> **Your instructions**
Count the lines in the items below that contain the string "Naar". Reply with that number alone.

> **Records shown**
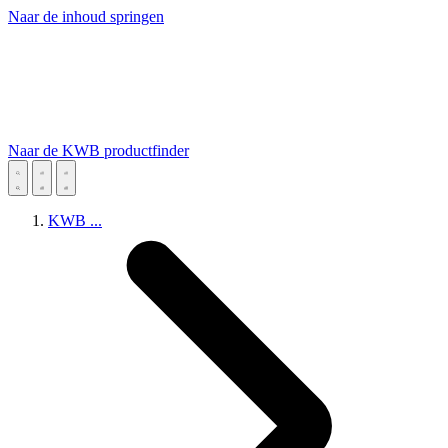
Naar de inhoud springen
Naar de KWB productfinder
KWB
...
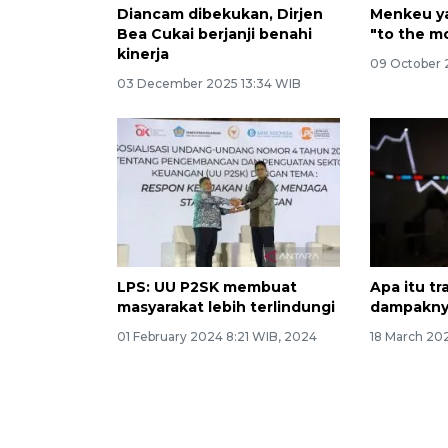
Diancam dibekukan, Dirjen
Menkeu ya
Bea Cukai berjanji benahi
"to the m
kinerja
09 October 
03 December 2025 13:34 WIB
LPS: UU P2SK membuat
Apa itu tr
masyarakat lebih terlindungi
dampakny
01 February 2024 8:21 WIB, 2024
18 March 202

> **Completed task**
2